Problem to work on: A complete answer includes every line below with the word "size".

The records:
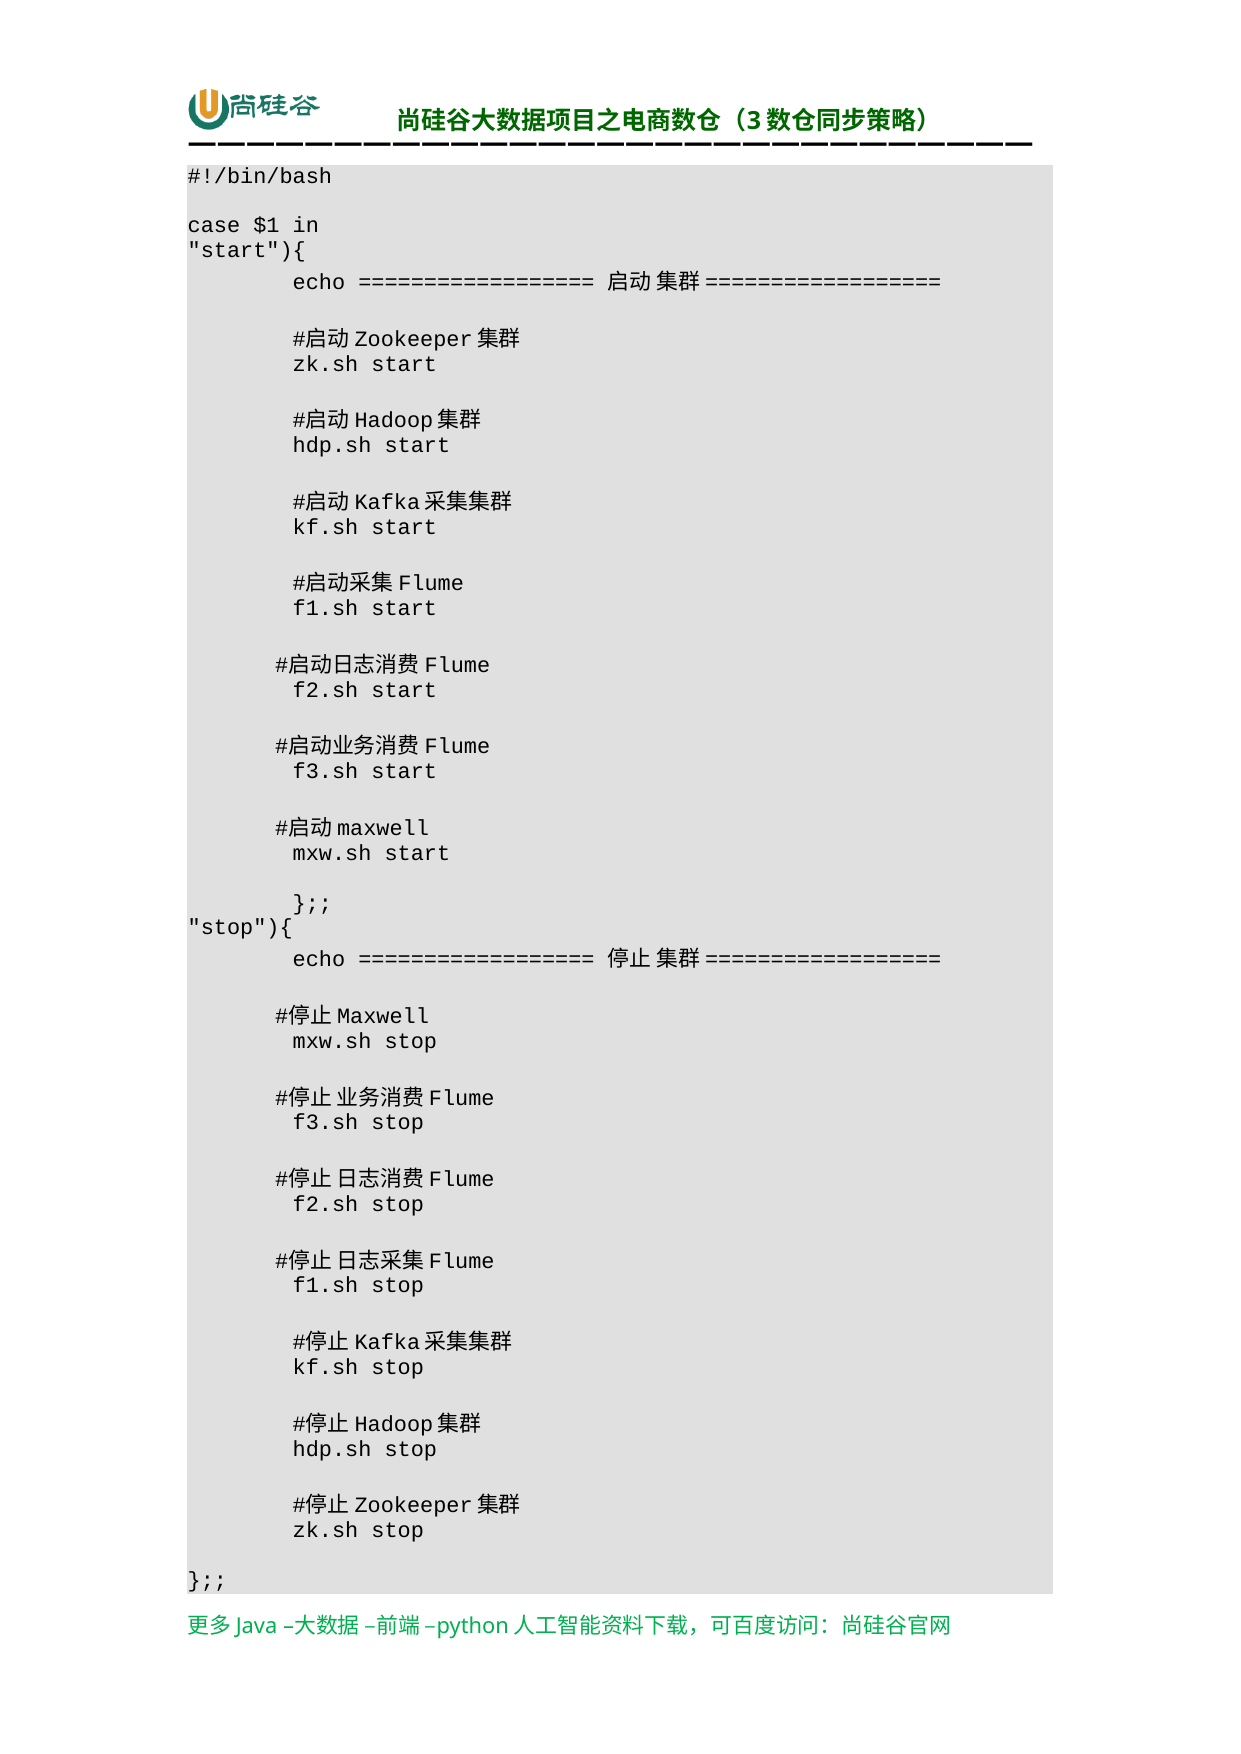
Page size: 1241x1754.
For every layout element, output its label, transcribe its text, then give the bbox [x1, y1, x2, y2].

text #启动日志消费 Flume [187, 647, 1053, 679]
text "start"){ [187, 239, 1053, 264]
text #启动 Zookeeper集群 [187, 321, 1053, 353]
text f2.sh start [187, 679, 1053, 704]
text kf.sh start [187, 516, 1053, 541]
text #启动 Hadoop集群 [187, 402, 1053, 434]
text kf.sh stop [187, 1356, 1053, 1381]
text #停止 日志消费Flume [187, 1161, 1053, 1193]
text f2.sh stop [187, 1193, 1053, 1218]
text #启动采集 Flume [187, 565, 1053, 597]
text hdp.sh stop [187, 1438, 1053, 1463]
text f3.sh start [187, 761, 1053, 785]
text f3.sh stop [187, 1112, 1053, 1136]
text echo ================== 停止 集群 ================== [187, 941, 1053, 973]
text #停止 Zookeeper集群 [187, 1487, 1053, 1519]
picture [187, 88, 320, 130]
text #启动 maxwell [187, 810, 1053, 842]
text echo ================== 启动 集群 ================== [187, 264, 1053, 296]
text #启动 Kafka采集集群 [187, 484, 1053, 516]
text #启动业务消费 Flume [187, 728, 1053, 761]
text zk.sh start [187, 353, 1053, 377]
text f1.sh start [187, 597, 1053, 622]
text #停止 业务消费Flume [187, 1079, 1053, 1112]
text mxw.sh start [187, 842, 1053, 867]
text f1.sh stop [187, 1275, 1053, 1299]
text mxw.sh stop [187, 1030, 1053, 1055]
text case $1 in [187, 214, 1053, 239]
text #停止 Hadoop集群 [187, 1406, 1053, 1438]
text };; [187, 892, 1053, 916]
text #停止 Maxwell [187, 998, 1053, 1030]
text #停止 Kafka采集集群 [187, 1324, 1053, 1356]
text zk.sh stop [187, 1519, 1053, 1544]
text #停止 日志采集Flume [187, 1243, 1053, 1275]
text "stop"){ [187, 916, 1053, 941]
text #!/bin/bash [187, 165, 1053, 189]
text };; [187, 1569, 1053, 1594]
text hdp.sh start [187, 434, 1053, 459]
--
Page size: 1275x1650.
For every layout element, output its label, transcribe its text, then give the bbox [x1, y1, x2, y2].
--
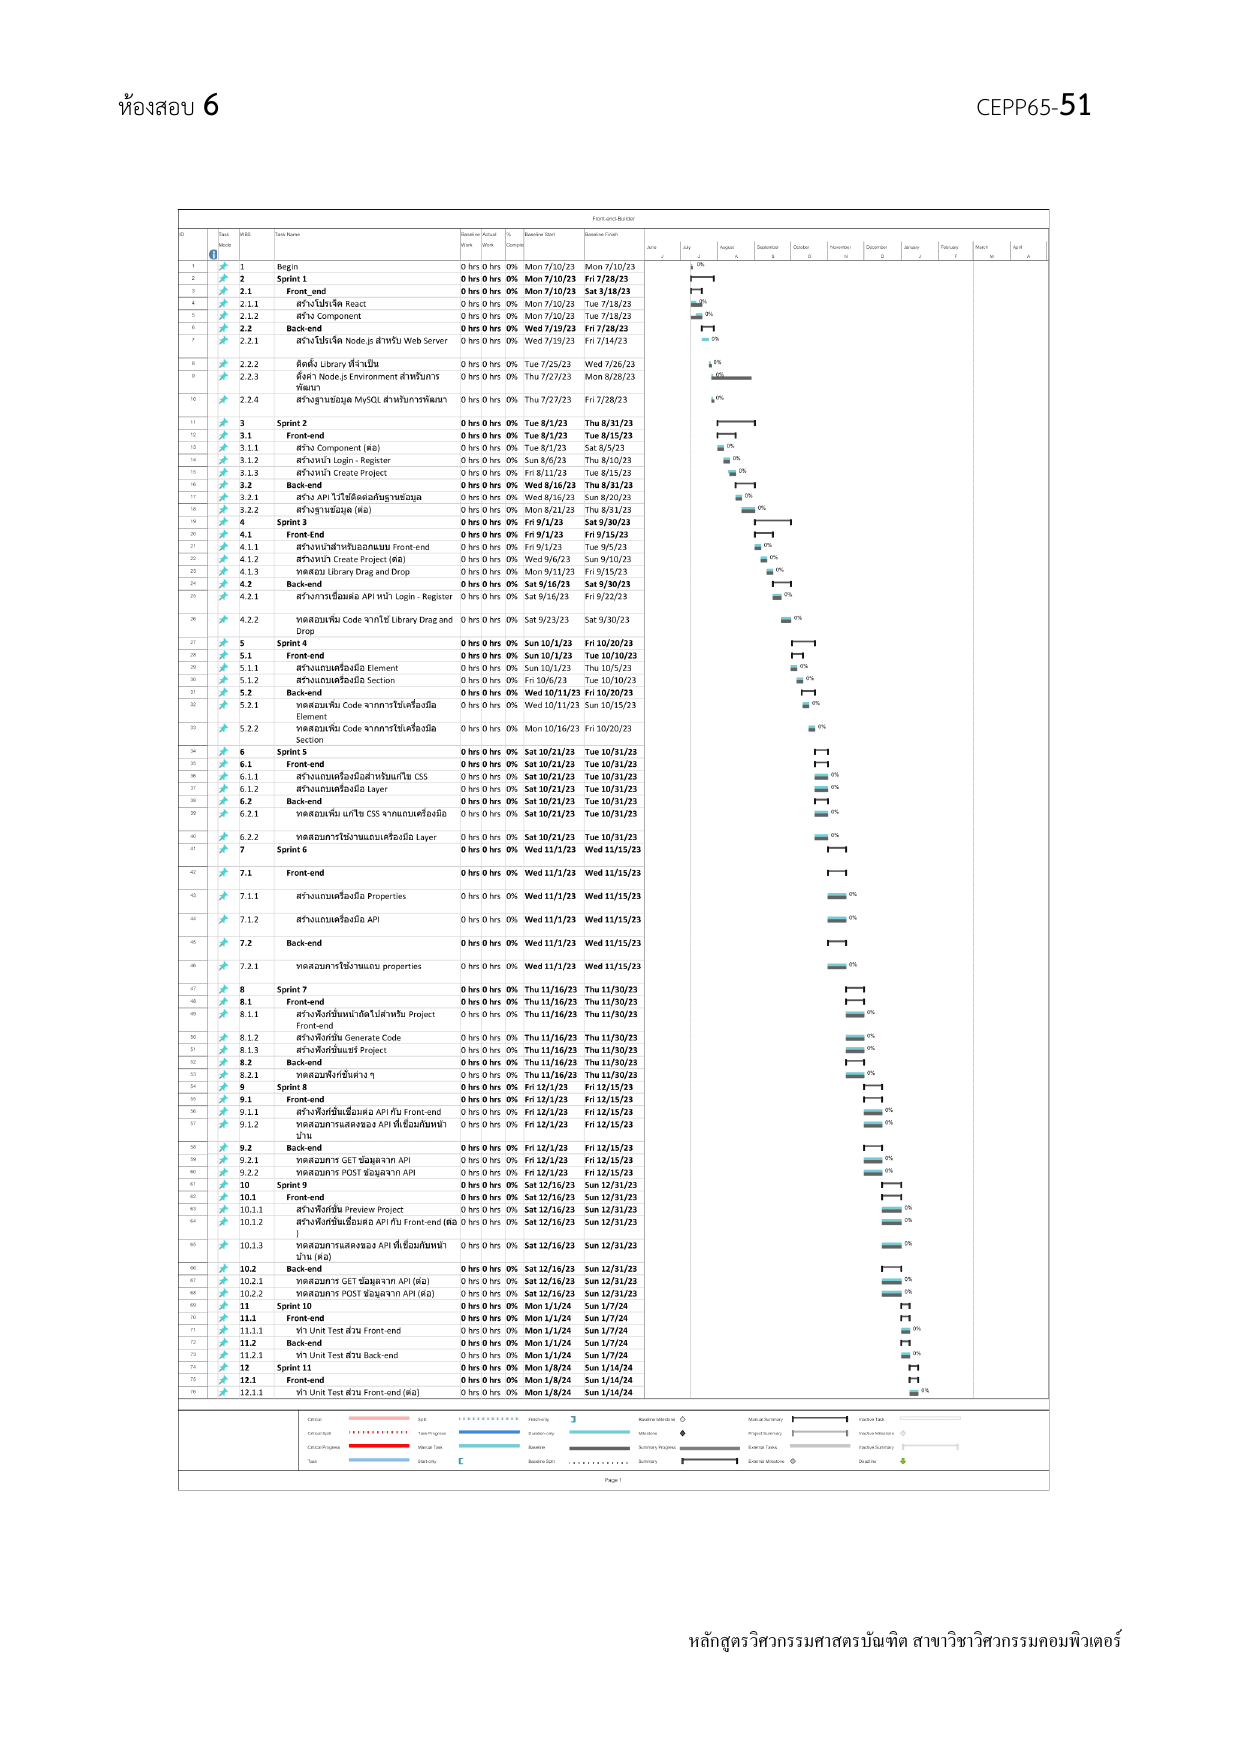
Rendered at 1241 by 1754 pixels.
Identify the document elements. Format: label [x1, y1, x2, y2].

Expected answer:
Page size: 1241x1754.
Page size: 1275x1650.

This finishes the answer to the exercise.